Pebble gives visitors a taste of everything wonderful about the Falklands. Excellent food and genuine hospitality at the lovely clean and cosy lodge, a flavour of past and present true Camp life with the working farm all around us, and of course the outstanding wildlife and stunning scenery.

  • The third largest offshore island in the Falklands
  • Many historic structures and buildings in and around the Settlement
  • Locations and wreckage of great significance from the Falkland conflict to be discovered at various sites around the island
  • Landscape highlights include beautiful beaches, magnificent sea-cliffs and three wonderful mountains
  • Numerous ponds and wetlands in which there are extensive numbers of breeding waterfowl
  • Four species of penguin to be found in multiple colonies all over the island
  • Everywhere you look is diverse and beautiful flora, sculptural rock formations, swirling kelp beds and windswept beauty.

At 19 miles (31km) end to end, and some 22,000 acres (8,900 hectares), Pebble Island is the third largest offshore island in the Falklands.
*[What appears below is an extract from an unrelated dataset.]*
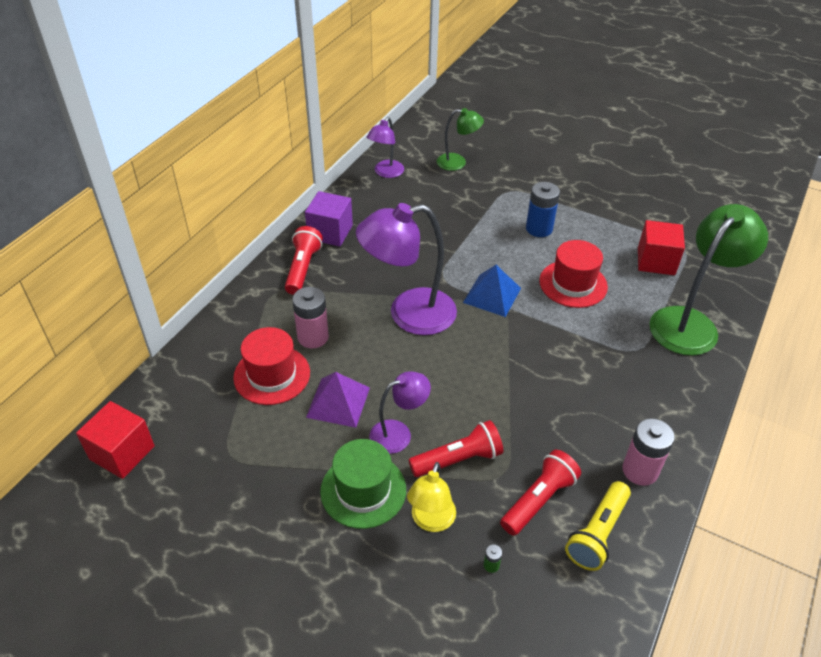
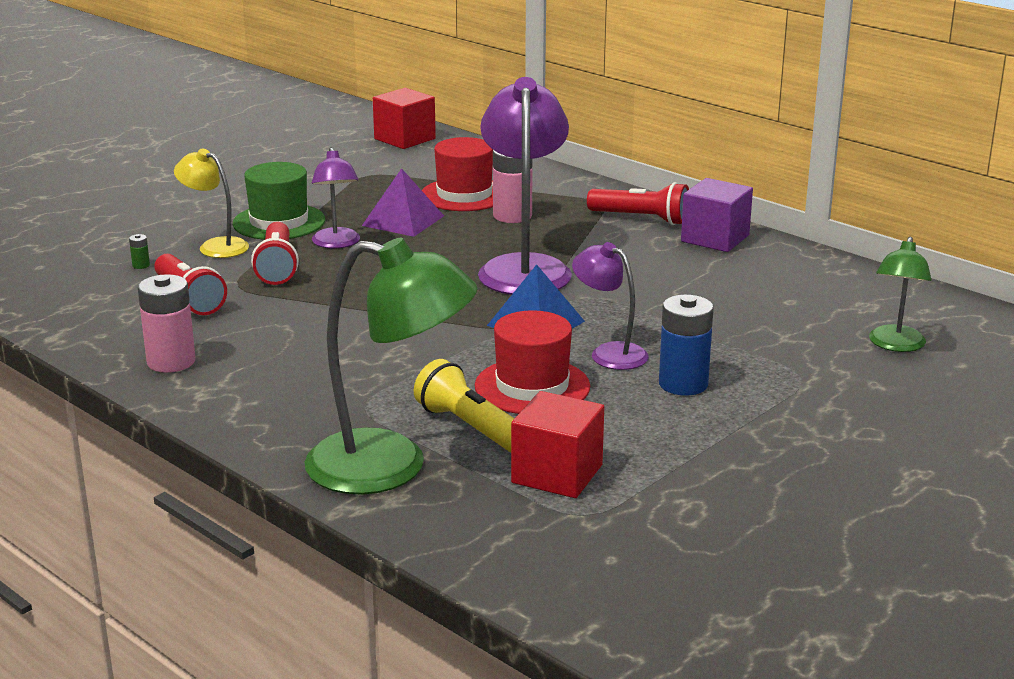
camera: 105 degrees right, 20 degrees down
(386, 173) = (864, 286): purple lamp -> purple lamp (609, 353)
(597, 533) = (120, 321): yellow flashlight -> yellow flashlight (471, 427)
(690, 323) = (391, 467): green lamp -> green lamp turned 45 degrees counterclockwise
Located in the northern part of the archipelago and adjacent to Falkland Sound, it forms the eastern end of a chain of islands that runs the length of the north coast of West Falkland. The first record of the island goes back to 1594 when Sir Richard Hawkins sailed along the north coast of the Falklands in the Dainty, naming the east end of Pebble 'The Faire Island'. In or about 1766.

Pebble Island was bought by John Markham Dean in 1869, who established a sheep farming company called Dean Brothers Limited. Since then the island has been run continuously as a sheep farm and today is home to some 8,000 fine-wool sheep. Although ownership of Pebble Island remains with the Dean family, it is presently leased to the Gould family. The lodge and sheep farm are separate businesses that run independently of each other.

Today, after many years with sheep farming and wool production in decline, the human population and sheep numbers on Pebble are at an all-time low, the glory days of this once magnificent sheep farm have long since passed. The rustic and charming settlement is testimony to a time when the Falklands were a major supplier of natural wool.